Even in the second month of Wintermutes market making, Coinbase announced that $COW would be included in the coin listing roadmap, and launched the COW perpetual contract three months later. Since then, $COW has begun to land on major top trading platforms, and Binance followed closely and launched the COW/USDT spot trading pair.
These are the real reasons why I think $COW surged 162% in one month.
The flywheel effect between the Gnosis ecosystem and Ethereum
From a more macro perspective of public chains, in a bull market, the Solana ecosystem that Wall Street bet on grew very rapidly, while Ethereum was slightly sluggish.
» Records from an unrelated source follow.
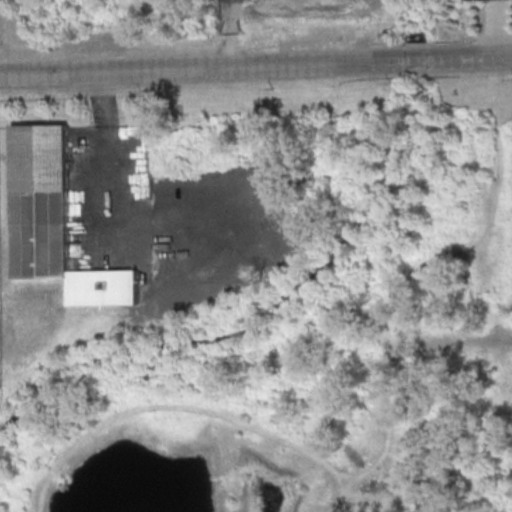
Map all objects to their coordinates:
road: (500, 28)
road: (469, 58)
road: (213, 68)
road: (107, 166)
parking lot: (110, 198)
building: (54, 220)
building: (55, 220)
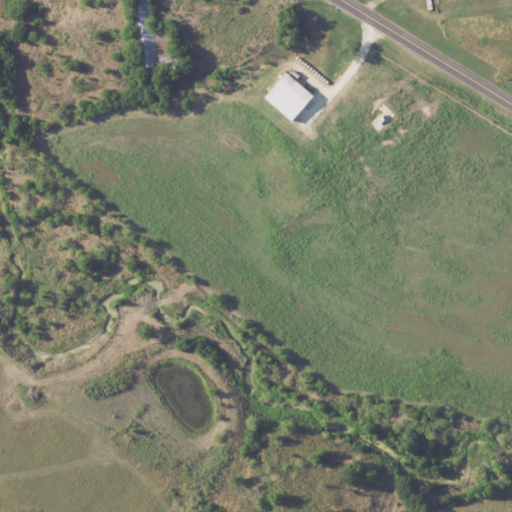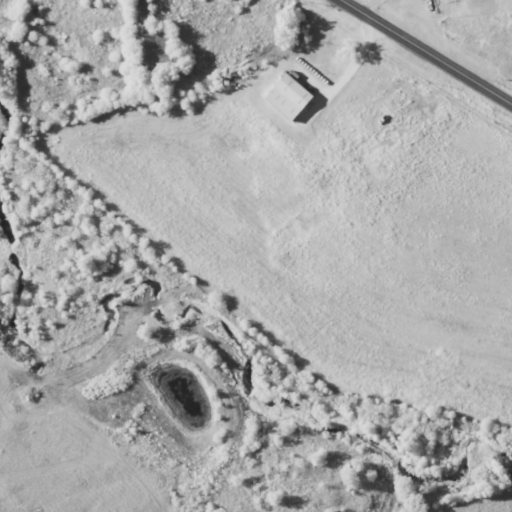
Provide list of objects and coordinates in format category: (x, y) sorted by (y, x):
road: (424, 52)
building: (285, 96)
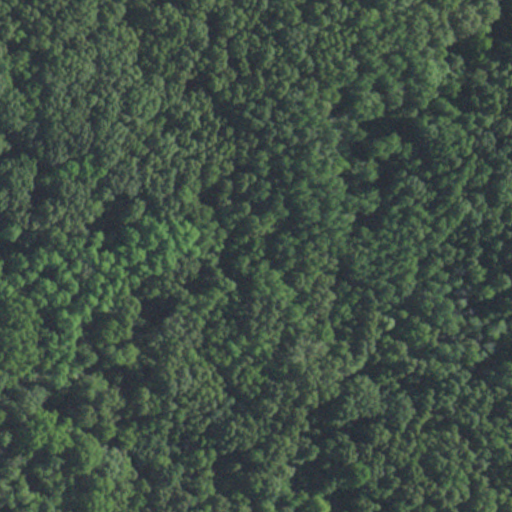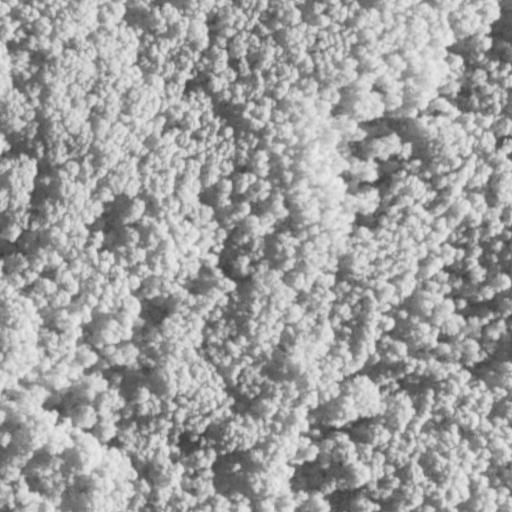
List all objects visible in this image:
park: (256, 256)
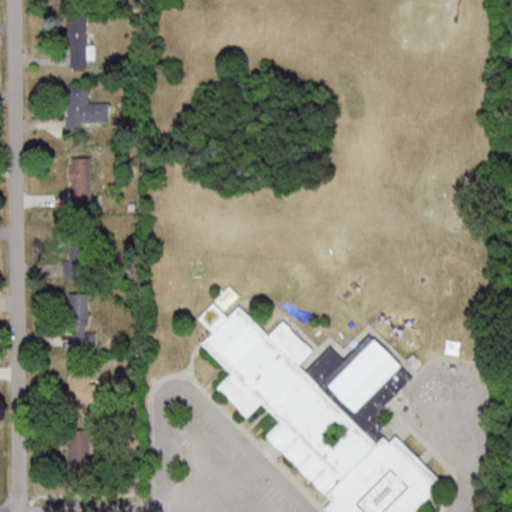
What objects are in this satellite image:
building: (79, 42)
park: (408, 47)
building: (83, 108)
building: (81, 181)
road: (18, 255)
building: (78, 260)
building: (81, 321)
building: (366, 374)
building: (81, 384)
building: (358, 391)
building: (324, 410)
road: (213, 415)
building: (314, 419)
road: (469, 448)
building: (79, 453)
road: (202, 469)
road: (211, 469)
road: (120, 511)
road: (141, 511)
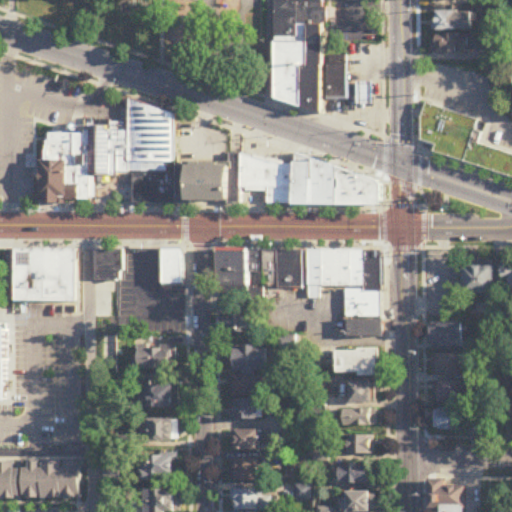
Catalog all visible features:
building: (447, 0)
road: (12, 17)
building: (454, 20)
road: (161, 32)
park: (172, 32)
building: (453, 43)
building: (306, 57)
road: (270, 61)
road: (381, 68)
road: (190, 73)
building: (510, 81)
road: (462, 89)
building: (365, 93)
road: (72, 109)
road: (400, 113)
road: (255, 118)
road: (38, 122)
parking lot: (27, 127)
road: (8, 131)
road: (383, 137)
building: (132, 140)
building: (460, 141)
road: (401, 143)
building: (103, 154)
road: (383, 158)
road: (465, 163)
traffic signals: (401, 164)
road: (419, 168)
road: (382, 182)
building: (279, 184)
road: (399, 184)
road: (439, 203)
road: (425, 204)
road: (398, 205)
road: (419, 205)
park: (449, 206)
road: (423, 208)
road: (383, 226)
traffic signals: (403, 226)
road: (187, 227)
road: (457, 227)
road: (201, 229)
road: (422, 230)
road: (467, 247)
road: (191, 248)
road: (403, 248)
building: (109, 266)
building: (174, 268)
building: (261, 271)
building: (46, 276)
building: (46, 276)
building: (508, 279)
building: (479, 282)
building: (352, 287)
building: (241, 323)
building: (447, 336)
building: (158, 359)
building: (4, 363)
building: (358, 363)
building: (448, 365)
road: (406, 368)
road: (90, 370)
road: (203, 371)
building: (253, 372)
road: (34, 373)
road: (70, 378)
building: (448, 392)
building: (363, 394)
building: (162, 397)
building: (248, 410)
building: (494, 412)
building: (361, 419)
building: (449, 420)
building: (163, 430)
road: (35, 440)
building: (248, 441)
building: (361, 446)
road: (46, 455)
road: (460, 460)
building: (160, 468)
building: (247, 471)
building: (356, 475)
building: (52, 480)
building: (10, 482)
building: (304, 493)
building: (447, 495)
building: (447, 497)
building: (162, 501)
building: (252, 501)
building: (361, 502)
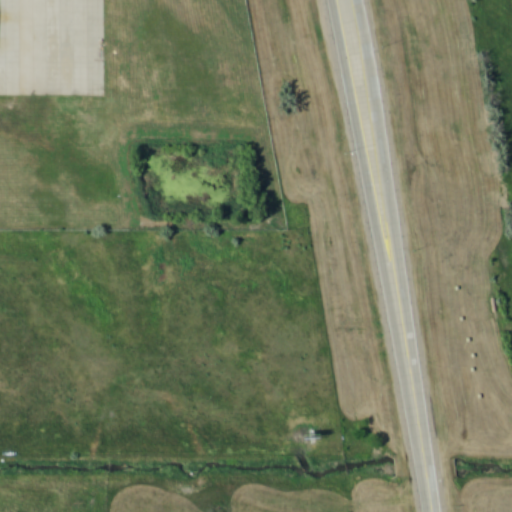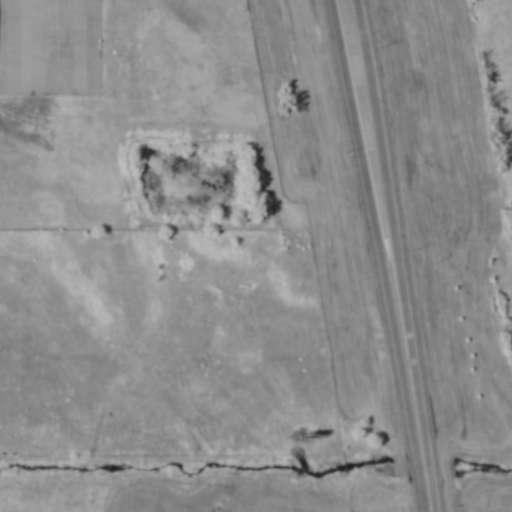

However, judging from the dynamics of the Trump teams WLFI project chain, Solana still has a lot of room for growth in serving institutional big players, and the performance of multi-signature products is difficult to match the deep accumulation of Ethereum.
Although Solana also has multi-signature products on the chain, the assets it holds are not on the same scale at all.
Taking Squads, the multi-signature protocol with the most managed assets on Solana, as an example, the current scale of its custody funds is about 170 million US dollars. On the other hand, Safe in the Gnosis ecosystem has a multi-signature custody of assets as large as 89 billion US dollars.
More importantly, the products of the Gnosis ecosystem are not only of astonishing scale, but also form a powerful ecosystem that can serve institutions and large investors through collaboration and deep integration. The security of Safe, the efficiency of CowSwap, and the convenience of Gnosis Pay have helped Ethereum fight for a breath in this round of public chain competition.
What’s more important is that, through project collaboration, the products of the Gnosis ecosystem have formed a good ecosystem service organization and major users, helping Ethereum to “fight for a breath” in this round of public chain race.
It is this synergy that creates the flywheel effect between the Gnosis ecosystem and Ethereum.
This article is sourced from the internet: Who is the real driving force behind COWs 162% surge in one month?